In other words, for a non-military ex-spouse to qualify for TRICARE health benefits, the spouses must have been married and extended TRICARE benefits for 20 years before the divorce and they must not have available health insurance coverage through a current employer.

If the overlap between military service and years of marriage was more than 15 but less than 20 years, the non-military ex-spouse may have a few options available. One possible option is, if you are really close to the required 20 years of marriage and military, you may petition the court to hold off finalizing the divorce until the 20-year requirement has been met. The judge has the discretion to make such a determination. Another option is to request a formal extension of military benefits, although this will generally only last for a year beyond the official date of the divorce.

Another thing to keep in mind is, any TRICARE benefits a non-military ex-spouse receives will cease when they remarry another person.

Base Privileges

Whether or not a non-military ex-spouse gets to maintain their base privileges will also largely be based on the 20/20/20 rule. That means their ability to maintain base privileges after the divorce will be based on the length of time they were both married and how long the service member served.

Even if the non-military ex-spouse receives base privileges after the divorce, it is important for that ex-spouse to understand that certain restrictions apply, even if they qualify under the 20/20/20 rule.  For example, eligible spouses will lose base privileges when they remarry, and all other benefits received based on the 20/20/20 rule will be revoked.

GI Bill Benefits

The GI Bill refers to federal legislation that offers special education benefits to those service members who have served at least 90 days of active duty service since September 10, 2001 and have been honorably discharged.

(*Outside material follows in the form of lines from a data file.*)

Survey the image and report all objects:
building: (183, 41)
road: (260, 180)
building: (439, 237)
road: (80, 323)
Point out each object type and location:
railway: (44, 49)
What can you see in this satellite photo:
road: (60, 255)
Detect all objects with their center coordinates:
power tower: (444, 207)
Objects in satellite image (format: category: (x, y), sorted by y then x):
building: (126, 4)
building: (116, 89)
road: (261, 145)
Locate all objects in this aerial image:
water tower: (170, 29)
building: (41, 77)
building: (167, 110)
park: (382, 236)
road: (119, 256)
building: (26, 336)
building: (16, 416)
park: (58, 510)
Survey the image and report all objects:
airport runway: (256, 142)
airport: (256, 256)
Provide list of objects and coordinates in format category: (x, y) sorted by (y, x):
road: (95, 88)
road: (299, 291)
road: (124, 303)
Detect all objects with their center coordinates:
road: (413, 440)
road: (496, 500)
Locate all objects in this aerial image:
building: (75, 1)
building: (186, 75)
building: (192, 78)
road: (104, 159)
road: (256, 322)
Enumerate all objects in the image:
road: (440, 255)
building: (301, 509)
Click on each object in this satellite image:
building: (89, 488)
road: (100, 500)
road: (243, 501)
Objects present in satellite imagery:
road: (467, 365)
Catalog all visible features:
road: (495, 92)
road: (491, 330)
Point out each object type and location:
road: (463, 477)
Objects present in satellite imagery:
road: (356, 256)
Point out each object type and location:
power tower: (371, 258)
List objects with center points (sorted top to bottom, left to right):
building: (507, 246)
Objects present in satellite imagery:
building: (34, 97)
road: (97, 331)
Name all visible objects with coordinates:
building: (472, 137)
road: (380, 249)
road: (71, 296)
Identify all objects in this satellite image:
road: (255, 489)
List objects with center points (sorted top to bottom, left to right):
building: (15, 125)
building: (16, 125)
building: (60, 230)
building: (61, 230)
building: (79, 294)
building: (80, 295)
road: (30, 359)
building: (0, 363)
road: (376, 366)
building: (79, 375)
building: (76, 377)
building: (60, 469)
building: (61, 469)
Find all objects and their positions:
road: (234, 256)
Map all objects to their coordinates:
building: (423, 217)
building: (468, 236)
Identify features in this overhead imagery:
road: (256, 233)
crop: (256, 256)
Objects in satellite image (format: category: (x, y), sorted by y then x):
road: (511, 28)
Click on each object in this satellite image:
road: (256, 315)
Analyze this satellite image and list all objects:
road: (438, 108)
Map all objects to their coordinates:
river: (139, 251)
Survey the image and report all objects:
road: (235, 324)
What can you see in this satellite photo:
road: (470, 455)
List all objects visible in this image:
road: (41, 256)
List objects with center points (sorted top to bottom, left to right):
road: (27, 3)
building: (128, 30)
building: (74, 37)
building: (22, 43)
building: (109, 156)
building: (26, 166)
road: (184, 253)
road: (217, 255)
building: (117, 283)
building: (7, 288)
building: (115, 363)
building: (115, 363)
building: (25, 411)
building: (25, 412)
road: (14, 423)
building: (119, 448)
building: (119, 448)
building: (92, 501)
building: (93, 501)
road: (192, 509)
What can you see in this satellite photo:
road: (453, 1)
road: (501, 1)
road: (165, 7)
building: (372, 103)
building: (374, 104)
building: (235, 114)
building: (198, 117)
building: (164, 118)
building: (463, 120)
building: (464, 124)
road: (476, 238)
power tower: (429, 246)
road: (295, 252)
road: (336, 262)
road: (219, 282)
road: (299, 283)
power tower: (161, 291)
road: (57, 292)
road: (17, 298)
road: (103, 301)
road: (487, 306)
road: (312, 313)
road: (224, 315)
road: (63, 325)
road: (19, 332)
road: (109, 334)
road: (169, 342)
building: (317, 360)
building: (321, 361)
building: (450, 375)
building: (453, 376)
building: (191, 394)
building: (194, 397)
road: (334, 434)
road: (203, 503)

These education benefits can be applied to tuition costs for up to 15 years following your discharge, if you were discharged prior to January 1, 2013, although those who were discharged after that date have no such time limit for using the funds, which can be used to cover all the in-state tuition and fees at public universities along with providing a housing and book allowance while in school.

The Pentagon has a standard policy that applies to the transfer of Post-9/11 GI Benefits to a spouse or dependent, and a divorce will have no effect on the rights of a spouse or dependent. Service members may transfer their benefits to a spouse immediately, but they must serve at least 10 years to transfer to a dependent. It is important to note, however, that the service member retains the right to revoke or modify the transfer of GI Bill benefits at any time, which is something the non-military spouse should keep in mind.

The Uniformed Services Former Spouses Protection Act (USFSPA)

When it comes to divorces involving members of the armed services, several federal laws come into play that are never factors in a purely civilian divorce.

One such law is the Uniformed Services Former Spouses Protection Act (USFSPA). The USFSPA was passed in 1982, in response to a Supreme Court decision that determined that non-military spouses could not recover any portion of a service member’s pension in a divorce. In essence, this law establishes that state courts will divide a military pension based on state law. That means, since Nevada is a community property state and requires equal distribution of community property between spouses in a divorce.

The USFSPA permits the Defense Finance and Accounting Service (DFAS) to directly pay the former spouse their entitled benefits if:

  • The marriage lasted at least ten years, AND
  • During those ten years one spouse served in the military, AND
  • There is in place a court order saying the spouse is entitled to direct payments.

If all of these conditions are met, the prescribed amount will be sent directly to the former spouse after they complete some paperwork for the Defense Finance and Accounting Service.

The bottom line is ex-spouse who was married for at least 20 years will keep most of  the military benefits enjoyed during the marriage.  An  ex-spouse and any children will continue to qualify for military benefits, regardless of the divorce.